Polish archaeologists unearthed remains of buildings by the agora of Nea Paphos, ancient capital of Cyprus and uncovered the layout of streets in the city.
The team of Polish archaeologist, led by Ewdoksia Papuci-Władyka, hoped to find the ancient port of the capital, that was expected in the vicinity of the North-West gate. In previous years archaeologists have conducted a lot of fieldwork involving geophysics in order to locate the port. They’ve discovered rectangular structures believed to have been part of the port’s infrastructure. The researchers opened numerous test trenches to verify their assumptions and learn more about the natural environment in which Paphos was located. Unearthed natural layers of sand, dirt, and mother rock exclude however the existence of harbour or docks in the past in the area of interest they have chosen. The geophysical measurements were continued in other parts of Paphos, with intention of creating a complete map of the ancient city.

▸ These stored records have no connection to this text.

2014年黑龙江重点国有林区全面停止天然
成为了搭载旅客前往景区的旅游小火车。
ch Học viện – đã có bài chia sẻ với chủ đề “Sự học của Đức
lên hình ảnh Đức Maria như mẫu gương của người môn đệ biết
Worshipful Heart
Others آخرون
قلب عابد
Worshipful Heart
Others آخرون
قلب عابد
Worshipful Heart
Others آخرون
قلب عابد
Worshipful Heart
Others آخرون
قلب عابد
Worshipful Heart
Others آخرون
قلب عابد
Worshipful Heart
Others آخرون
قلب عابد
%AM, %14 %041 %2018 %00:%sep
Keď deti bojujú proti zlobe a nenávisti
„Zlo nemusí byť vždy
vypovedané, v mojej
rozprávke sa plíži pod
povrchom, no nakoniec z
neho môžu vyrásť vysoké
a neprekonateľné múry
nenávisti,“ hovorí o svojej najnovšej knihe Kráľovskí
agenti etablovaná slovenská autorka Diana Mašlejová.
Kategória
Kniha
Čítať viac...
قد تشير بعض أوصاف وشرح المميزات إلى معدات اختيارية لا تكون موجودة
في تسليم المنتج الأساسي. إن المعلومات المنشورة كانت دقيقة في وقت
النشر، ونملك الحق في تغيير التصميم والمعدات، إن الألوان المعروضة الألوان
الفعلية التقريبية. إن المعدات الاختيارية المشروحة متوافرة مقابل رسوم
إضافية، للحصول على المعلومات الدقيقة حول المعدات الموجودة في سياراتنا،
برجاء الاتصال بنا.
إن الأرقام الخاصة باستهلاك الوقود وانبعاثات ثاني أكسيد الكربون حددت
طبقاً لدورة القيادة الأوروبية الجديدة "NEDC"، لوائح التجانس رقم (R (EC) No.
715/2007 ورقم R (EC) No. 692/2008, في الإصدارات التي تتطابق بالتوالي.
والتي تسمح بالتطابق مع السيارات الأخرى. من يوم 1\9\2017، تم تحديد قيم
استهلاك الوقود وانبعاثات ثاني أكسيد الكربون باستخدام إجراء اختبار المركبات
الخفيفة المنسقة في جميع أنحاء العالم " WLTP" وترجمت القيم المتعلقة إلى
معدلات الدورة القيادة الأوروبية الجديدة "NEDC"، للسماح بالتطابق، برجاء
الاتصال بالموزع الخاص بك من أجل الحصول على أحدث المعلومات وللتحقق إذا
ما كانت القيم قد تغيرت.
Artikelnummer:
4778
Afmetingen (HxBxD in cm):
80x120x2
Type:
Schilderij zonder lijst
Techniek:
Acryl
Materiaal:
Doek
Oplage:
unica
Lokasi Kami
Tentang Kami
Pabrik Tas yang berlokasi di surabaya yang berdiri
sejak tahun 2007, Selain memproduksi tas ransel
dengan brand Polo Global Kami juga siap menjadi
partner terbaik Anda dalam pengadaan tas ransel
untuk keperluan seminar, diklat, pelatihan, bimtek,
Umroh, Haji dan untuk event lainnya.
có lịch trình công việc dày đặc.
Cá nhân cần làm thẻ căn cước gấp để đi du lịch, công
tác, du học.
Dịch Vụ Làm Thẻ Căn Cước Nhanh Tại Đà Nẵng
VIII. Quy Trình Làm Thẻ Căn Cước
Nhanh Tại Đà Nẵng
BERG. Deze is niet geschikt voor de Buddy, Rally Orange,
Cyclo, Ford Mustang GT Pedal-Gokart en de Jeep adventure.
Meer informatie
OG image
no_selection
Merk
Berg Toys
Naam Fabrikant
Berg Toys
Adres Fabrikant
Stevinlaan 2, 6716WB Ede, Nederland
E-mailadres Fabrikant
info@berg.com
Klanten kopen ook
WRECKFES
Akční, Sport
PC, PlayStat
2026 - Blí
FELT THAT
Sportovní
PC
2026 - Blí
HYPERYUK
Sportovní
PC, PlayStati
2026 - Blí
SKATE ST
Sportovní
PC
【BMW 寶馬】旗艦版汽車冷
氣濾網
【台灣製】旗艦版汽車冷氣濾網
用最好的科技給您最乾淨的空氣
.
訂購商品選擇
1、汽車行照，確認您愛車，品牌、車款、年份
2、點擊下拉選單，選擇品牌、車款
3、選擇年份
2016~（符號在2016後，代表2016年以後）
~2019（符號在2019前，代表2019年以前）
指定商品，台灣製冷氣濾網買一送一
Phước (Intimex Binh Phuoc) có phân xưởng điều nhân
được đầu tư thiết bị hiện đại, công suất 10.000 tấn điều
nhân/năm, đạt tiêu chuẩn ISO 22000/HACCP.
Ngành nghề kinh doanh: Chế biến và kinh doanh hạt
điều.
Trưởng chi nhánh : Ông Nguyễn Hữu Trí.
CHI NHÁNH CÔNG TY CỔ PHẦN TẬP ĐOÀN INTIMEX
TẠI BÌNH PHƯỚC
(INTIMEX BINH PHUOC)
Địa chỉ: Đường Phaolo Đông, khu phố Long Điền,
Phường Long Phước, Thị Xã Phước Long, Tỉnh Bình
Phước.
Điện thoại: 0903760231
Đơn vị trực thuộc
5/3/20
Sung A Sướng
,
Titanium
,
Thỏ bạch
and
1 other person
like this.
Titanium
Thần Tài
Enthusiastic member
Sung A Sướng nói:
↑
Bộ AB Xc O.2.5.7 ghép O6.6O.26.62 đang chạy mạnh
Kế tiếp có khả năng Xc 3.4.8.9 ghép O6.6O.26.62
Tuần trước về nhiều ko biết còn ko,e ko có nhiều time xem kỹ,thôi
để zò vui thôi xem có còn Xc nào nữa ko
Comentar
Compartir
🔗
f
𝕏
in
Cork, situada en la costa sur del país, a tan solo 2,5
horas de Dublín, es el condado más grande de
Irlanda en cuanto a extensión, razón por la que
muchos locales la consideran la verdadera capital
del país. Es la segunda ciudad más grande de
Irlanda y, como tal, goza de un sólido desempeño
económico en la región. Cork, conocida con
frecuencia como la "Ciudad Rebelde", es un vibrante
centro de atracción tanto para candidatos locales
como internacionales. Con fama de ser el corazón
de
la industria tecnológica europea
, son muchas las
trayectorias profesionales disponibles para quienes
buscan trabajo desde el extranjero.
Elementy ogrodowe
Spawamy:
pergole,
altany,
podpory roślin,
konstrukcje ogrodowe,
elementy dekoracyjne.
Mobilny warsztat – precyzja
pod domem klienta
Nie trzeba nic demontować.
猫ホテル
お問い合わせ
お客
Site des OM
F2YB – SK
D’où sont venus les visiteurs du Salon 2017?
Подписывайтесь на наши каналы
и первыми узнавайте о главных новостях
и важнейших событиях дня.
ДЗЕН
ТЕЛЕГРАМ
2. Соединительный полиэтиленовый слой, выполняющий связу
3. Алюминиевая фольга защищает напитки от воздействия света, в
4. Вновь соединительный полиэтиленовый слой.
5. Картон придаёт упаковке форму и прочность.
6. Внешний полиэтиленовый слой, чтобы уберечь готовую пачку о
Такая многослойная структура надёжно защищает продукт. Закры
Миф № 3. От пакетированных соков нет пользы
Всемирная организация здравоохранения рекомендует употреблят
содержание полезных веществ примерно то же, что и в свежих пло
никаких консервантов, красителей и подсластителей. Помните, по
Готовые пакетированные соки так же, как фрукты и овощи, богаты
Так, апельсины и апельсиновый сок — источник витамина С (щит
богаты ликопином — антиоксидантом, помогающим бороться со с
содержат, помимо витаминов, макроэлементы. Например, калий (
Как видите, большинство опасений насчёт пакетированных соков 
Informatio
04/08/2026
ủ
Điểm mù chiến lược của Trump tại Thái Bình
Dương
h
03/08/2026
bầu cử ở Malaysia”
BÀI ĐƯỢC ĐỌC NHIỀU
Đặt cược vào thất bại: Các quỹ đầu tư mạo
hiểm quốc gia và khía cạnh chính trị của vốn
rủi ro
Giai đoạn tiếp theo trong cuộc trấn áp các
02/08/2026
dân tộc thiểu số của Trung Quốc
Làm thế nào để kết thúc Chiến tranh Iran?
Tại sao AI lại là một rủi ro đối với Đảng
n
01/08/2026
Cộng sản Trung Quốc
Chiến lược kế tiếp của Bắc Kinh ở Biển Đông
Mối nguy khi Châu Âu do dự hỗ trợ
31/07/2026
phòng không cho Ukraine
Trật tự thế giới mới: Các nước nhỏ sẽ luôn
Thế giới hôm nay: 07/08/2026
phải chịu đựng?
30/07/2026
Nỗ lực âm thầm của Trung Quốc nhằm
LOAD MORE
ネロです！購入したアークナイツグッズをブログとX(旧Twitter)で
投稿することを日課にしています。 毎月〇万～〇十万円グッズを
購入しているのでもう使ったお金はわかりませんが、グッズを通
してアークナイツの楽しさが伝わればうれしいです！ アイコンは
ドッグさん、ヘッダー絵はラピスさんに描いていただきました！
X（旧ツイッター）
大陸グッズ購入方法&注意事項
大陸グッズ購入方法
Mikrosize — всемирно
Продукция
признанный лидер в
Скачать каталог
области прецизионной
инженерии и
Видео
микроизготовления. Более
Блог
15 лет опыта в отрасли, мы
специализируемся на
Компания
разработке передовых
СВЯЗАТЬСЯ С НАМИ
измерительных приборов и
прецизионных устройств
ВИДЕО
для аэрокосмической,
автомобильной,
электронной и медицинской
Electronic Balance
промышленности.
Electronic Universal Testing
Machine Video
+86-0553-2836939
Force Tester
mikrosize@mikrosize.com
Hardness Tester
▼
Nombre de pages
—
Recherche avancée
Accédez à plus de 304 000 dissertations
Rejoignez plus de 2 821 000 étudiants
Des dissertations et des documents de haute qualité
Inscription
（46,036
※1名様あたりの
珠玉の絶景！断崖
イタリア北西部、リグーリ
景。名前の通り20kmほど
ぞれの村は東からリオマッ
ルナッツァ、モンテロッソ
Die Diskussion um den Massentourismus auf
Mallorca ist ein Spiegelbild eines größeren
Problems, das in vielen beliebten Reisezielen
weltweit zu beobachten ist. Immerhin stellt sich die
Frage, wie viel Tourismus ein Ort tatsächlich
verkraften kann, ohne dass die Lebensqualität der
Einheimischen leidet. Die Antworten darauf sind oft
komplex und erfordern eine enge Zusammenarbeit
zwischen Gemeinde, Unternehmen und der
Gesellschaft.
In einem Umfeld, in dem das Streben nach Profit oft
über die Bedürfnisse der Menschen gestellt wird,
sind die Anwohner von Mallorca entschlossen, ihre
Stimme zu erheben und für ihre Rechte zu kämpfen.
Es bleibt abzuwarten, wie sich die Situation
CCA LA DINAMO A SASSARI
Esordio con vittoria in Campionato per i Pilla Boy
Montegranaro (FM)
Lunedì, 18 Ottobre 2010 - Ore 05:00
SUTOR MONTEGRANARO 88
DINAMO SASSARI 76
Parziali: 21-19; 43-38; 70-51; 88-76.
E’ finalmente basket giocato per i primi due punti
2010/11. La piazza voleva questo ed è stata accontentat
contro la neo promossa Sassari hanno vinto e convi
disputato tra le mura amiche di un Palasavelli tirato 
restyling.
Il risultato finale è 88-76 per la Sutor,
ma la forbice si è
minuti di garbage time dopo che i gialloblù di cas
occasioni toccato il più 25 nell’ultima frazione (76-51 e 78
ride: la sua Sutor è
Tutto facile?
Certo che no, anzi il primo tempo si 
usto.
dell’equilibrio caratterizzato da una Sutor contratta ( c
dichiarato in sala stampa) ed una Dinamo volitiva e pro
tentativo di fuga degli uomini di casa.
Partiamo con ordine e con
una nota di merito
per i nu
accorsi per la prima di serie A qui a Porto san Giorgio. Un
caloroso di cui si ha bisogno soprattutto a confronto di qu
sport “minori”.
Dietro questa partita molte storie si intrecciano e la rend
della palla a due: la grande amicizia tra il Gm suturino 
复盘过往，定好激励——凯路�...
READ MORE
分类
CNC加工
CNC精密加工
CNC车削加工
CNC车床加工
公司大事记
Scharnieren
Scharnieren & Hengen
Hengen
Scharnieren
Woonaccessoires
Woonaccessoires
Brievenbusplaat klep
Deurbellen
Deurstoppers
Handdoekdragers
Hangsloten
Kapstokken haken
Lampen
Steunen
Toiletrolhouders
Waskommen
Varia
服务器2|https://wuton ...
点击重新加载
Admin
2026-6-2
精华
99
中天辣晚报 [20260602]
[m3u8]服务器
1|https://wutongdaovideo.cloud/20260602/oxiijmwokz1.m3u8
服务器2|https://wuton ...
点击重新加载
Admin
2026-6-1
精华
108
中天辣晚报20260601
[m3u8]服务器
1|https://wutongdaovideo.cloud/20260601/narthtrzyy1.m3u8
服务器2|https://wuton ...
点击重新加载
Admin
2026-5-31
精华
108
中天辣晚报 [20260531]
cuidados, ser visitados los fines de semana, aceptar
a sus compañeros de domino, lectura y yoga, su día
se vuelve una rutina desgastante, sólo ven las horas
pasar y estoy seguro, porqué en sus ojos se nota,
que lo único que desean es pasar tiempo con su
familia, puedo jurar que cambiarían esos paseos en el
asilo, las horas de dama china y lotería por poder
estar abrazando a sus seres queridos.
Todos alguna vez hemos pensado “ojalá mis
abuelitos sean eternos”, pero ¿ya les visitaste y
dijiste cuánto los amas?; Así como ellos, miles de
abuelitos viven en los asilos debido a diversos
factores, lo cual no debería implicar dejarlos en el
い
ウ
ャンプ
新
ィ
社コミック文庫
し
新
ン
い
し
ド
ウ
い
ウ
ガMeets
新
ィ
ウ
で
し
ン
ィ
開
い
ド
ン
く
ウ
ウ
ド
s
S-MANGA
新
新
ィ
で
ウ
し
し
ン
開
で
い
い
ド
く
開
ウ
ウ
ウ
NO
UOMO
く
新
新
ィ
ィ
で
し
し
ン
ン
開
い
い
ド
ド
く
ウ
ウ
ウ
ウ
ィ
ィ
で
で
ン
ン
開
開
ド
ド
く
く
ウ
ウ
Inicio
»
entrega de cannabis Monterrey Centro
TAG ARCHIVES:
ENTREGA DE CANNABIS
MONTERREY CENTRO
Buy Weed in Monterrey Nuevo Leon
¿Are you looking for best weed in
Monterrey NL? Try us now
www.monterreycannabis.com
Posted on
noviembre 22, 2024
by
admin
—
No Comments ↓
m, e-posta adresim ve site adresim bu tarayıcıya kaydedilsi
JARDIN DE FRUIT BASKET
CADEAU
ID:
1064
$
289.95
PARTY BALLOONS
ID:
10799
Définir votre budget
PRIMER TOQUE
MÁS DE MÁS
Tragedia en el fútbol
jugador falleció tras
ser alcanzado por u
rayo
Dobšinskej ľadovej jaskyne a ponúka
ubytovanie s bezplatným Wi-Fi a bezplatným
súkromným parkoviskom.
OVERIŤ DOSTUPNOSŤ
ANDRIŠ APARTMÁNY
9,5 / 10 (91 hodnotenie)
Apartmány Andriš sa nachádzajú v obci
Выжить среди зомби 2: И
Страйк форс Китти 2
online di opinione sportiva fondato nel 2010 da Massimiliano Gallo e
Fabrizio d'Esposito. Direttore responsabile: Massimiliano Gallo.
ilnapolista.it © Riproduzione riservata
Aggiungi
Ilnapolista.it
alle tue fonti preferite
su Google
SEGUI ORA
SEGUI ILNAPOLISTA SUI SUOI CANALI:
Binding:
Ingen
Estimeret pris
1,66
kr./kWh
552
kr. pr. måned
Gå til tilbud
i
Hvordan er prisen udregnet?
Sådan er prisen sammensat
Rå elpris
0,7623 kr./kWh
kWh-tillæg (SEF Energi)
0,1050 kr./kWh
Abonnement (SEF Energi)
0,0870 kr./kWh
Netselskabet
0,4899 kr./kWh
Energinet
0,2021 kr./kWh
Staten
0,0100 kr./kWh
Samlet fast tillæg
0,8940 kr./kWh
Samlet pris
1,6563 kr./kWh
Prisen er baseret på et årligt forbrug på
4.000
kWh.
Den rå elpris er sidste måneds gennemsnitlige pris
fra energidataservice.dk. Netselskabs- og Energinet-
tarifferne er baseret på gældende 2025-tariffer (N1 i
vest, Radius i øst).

A plan of structures of the agora was created thanks to GPR measurements, revealing that the buildings on its South-East side were dense. The researchers were also able to locate the North-East corner of the portico that encompassed the agora. Magnetic measurements revealed a round structure possibly related with use of fire. Excavations revealed that the anomaly was caused by a kiln used to burn lime. According to the researchers, this indicates that during the time it was used, parts of the city, including the agora were no longer important and served as a quarry. A different find, in form of a furnace for melting metal, was dated back to the time of Augustus’s reign at the turn of the eras.
Meanwhile, excavations uncovered a complicated hydraulic system of two connected, waterproof basins and a portion of a terracotta pipeline. A bit further, near the eastern entrance to the agora archaeologists have unearthed remains of a well. It was filled with numerous artefacts, such as stone blocks, fragments of pottery vessels, and even bone dice. The well was 6 metres deep and was used possibly until half of the 2nd century AD.